--- START ---
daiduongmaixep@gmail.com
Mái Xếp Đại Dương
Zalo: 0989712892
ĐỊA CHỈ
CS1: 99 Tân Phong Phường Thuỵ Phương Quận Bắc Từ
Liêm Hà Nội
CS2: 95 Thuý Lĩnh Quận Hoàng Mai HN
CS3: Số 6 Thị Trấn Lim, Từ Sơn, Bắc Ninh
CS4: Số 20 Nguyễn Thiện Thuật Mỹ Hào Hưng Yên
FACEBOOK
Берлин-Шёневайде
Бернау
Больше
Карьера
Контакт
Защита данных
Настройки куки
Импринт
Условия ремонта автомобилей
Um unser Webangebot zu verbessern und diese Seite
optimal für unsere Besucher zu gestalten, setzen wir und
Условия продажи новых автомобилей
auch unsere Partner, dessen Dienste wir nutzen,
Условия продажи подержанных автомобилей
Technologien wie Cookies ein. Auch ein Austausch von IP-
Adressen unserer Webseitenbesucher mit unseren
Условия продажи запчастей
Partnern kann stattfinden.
--- END ---
--- START ---
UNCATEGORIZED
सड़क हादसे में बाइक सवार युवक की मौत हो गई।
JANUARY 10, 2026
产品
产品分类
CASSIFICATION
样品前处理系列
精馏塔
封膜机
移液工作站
--- END ---
--- START ---
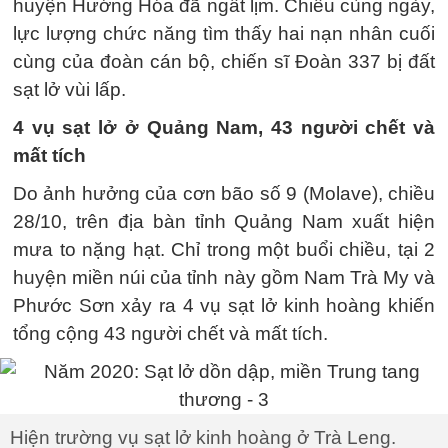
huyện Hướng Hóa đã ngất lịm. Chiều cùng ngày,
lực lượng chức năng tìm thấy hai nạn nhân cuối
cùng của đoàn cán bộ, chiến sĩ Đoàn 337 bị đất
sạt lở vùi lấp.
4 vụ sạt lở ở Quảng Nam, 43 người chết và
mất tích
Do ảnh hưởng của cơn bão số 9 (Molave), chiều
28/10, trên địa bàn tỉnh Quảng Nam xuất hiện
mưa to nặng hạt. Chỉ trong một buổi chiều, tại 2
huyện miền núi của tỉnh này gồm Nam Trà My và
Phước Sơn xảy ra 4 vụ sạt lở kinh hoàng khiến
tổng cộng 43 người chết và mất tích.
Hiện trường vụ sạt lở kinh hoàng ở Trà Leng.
--- END ---
What you will do:
Would you reproduce, unchanged, the lines from the one with "huyện Hướng Hóa" to the one with "Hiện trường vụ sạt lở kinh hoàng ở Trà Leng.", both of those included?

Response to the exercise:
huyện Hướng Hóa đã ngất lịm. Chiều cùng ngày,
lực lượng chức năng tìm thấy hai nạn nhân cuối
cùng của đoàn cán bộ, chiến sĩ Đoàn 337 bị đất
sạt lở vùi lấp.
4 vụ sạt lở ở Quảng Nam, 43 người chết và
mất tích
Do ảnh hưởng của cơn bão số 9 (Molave), chiều
28/10, trên địa bàn tỉnh Quảng Nam xuất hiện
mưa to nặng hạt. Chỉ trong một buổi chiều, tại 2
huyện miền núi của tỉnh này gồm Nam Trà My và
Phước Sơn xảy ra 4 vụ sạt lở kinh hoàng khiến
tổng cộng 43 người chết và mất tích.
Hiện trường vụ sạt lở kinh hoàng ở Trà Leng.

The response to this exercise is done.